Public housing tenants will get the full benefit of assistance.

$13 billion pump for clean energy

The federal government will pump $13 billion into expanding Australia's clean and renewable energy sector as part of its carbon pricing policy.

The government says three measures announced as part of its policy on Sunday will create incentives for businesses to invest in low and zero emissions technologies.

The measures include a new Clean Energy Finance Corporation that will invest $10 billion in businesses seeking funds to get innovative clean energy proposals up and running.

It will also invest in the transformation of existing manufacturers to help them meet new demand in the clean energy sector for goods like wind turbine blades and solar panels.

Big polluters to get 9.2 billion assistance

The federal government will provide $9.2 billion in assistance to support jobs and industries affected by the introduction of a carbon price.

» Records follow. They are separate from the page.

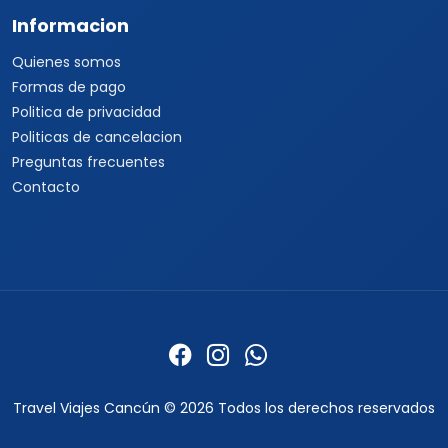
Buscar paquetes
Cruceros por el
Mediterráneo
Contacto con asesores
Cruceros Islas Griegas
Special Tours
Cruceros por Sudamérica
Europamundo
Cruceros por Asia
Cruceros por Alaska
Informacion
Quienes somos
Formas de pago
Politica de privacidad
Politicas de cancelacion
Preguntas frecuentes
Contacto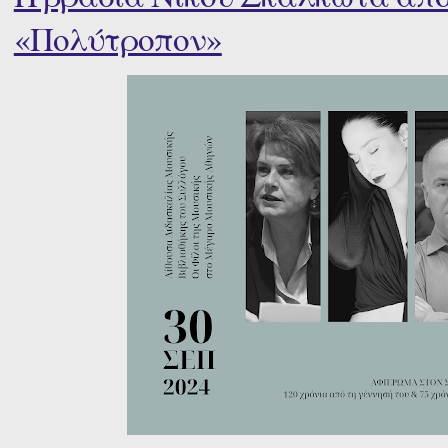
«Πολύτροπον»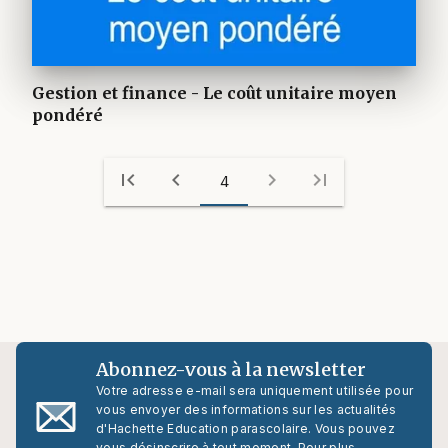
Gestion et finance - Le coût unitaire moyen
pondéré
first_page
chevron_left
chevron_right
last_page
4
Abonnez-vous à la newsletter
Votre adresse e-mail sera uniquement utilisée pour
vous envoyer des informations sur les actualités
d'Hachette Education parascolaire. Vous pouvez
vous désinscrire à tout moment. Pour plus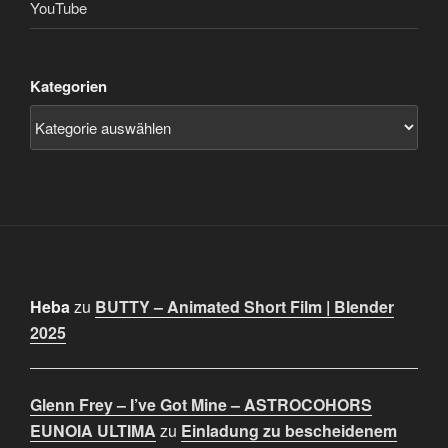
YouTube
Kategorien
Heba
zu
BUTTY – Animated Short Film | Blender
2025
Glenn Frey – I’ve Got Mine – ASTROCOHORS
EUNOIA ULTIMA
zu
Einladung zu bescheidenem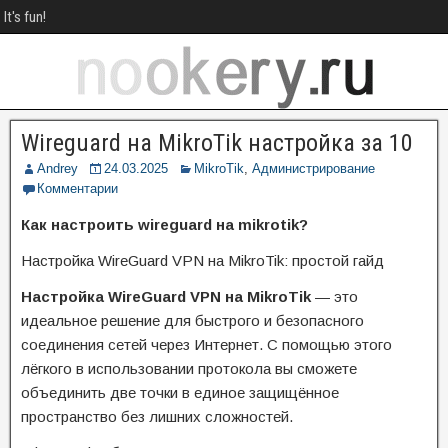
It's fun!
Wireguard на MikroTik настройка за 10
Andrey
24.03.2025
MikroTik
,
Администрирование
Комментарии
Как настроить wireguard на mikrotik?
Настройка WireGuard VPN на MikroTik: простой гайд
Настройка WireGuard VPN на MikroTik
— это
идеальное решение для быстрого и безопасного
соединения сетей через Интернет. С помощью этого
лёгкого в использовании протокола вы сможете
объединить две точки в единое защищённое
пространство без лишних сложностей.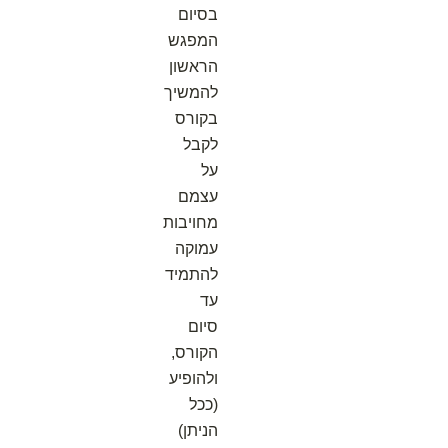
בסיום
המפגש
הראשון
להמשיך
בקורס
לקבל
על
עצמם
מחויבות
עמוקה
להתמיד
עד
סיום
הקורס,
ולהופיע
(ככל
הניתן)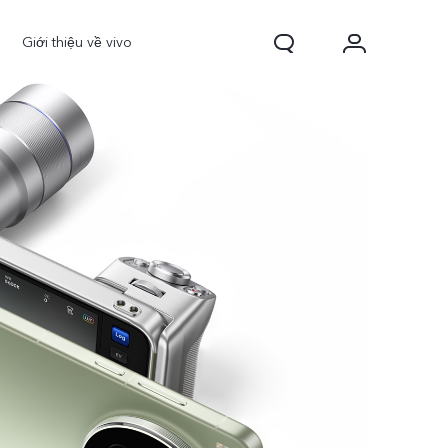
Giới thiệu về vivo
0 FE
Y31d
mới
mới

For manufacturing industries like aluminium smelting, steel making, flat glass making, zinc smelting, and most pulp and paper manufacturers, they will receive 94.5 per cent of industry average carbon costs.

Lower polluters, such as plastics and chemical manufacturing, tissue paper manufacturing and ethanol production will be eligible for permits to cover 66 per cent of carbon costs.

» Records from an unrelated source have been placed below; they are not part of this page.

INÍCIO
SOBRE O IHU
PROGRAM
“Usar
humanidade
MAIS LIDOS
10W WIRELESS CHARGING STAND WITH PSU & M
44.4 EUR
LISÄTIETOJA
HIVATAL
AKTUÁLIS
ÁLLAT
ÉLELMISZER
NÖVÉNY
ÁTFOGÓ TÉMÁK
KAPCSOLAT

Liquefied natural gas projects will receive 50 per cent assistance.

Impact on inflation

Consumer price inflation is assumed to be 2.5 per cent, the mid-point of the Reserve Bank's two to three per cent target band.

"The price of most goods will increase by less than one half of one per cent as a result of a carbon price," the government said in a statement.

"That is less than half a cent in every dollar."

The Reserve Bank has already indicated that it would look through the impact of a carbon price on inflation when considering interest rates, as it did in the first year of w the GST

Treasury modelling shows incomes continue to increase substantially under a carbon tax, rising by 16 per cent by 2020, to be around $9000 higher in today's dollars.